If ultrasound rules out a pneumothorax, no further radiologic imaging is necessary to answer this question, due to the high negative predictive value of ultrasound for a clinically relevant pneumothorax. In contrast, if ultrasound is inconclusive or contradictory to clinical findings, radiologic imaging is obligate. As chest X-ray may also be altered by supine position, obesity, hypoventilation, severe emphysema, etc. in some of these cases a more precise – and more cumbersome – technique is required, which is computed tomography. From the authors’ point of view, ultrasound is a fast and cost-effective tool at the low end of the diagnostic ladder, but also needs training to unfold its full potential.
Limitations
Taking standard chest roentgenograms as the reference test impairs the calculation of diagnostic accuracy. Staquet et al. [20] described that the sensitivity of a diagnostic index test (ultrasound) can be calculated exactly, if the reference test (roentgenogram) is a hundred per cent specific, which is the case, indeed [13,14,15]. However, we can only calculate the lower bound of the specificity range. Former trials which were controlled against computed tomography showed that ultrasound is nearly 100% specific for a pneumothorax [19]. Thus, most of “false positives” in the index test are real pneumothoraxes which were overseen by X-ray, i.e. false positives of the reference test. Therefore, we assume that the sensitivity of chest ultrasound should be higher if tested against a perfect reference test (computed tomography).

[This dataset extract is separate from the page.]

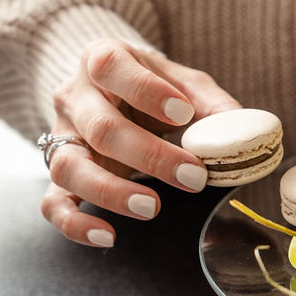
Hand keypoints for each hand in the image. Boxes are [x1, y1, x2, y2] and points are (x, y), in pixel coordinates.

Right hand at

However, this drawback is the same for every subgroup. Therefore, our data help to find the correct parameters and appropriate patients for ultrasound examination [36]. If forthcoming trials are performed under wrong assumptions, lung ultrasound in thoracic surgery will remain an academic tool for a niche. Furthermore, for certain clinical applications, sensitivity is not the most important test parameter. Two studies have reported the usefulness of lung ultrasound despite its low sensitivity [22, 37]. For instance, the negative predictive value for relevant pneumothorax sizes is clinically more important after chest tube removal, since small apical pneumothoraces are usually not of clinical interest [16, 22].
Particularly after chest tube removal, routine roentgenograms rarely have any consequences (0.9% in 1097 patients, [1]). Bjerregaard et al. therefore recommend an individualised approach based on clinical information. Ultrasound could be such a tool to significantly reduce the number of postoperative roentgenograms.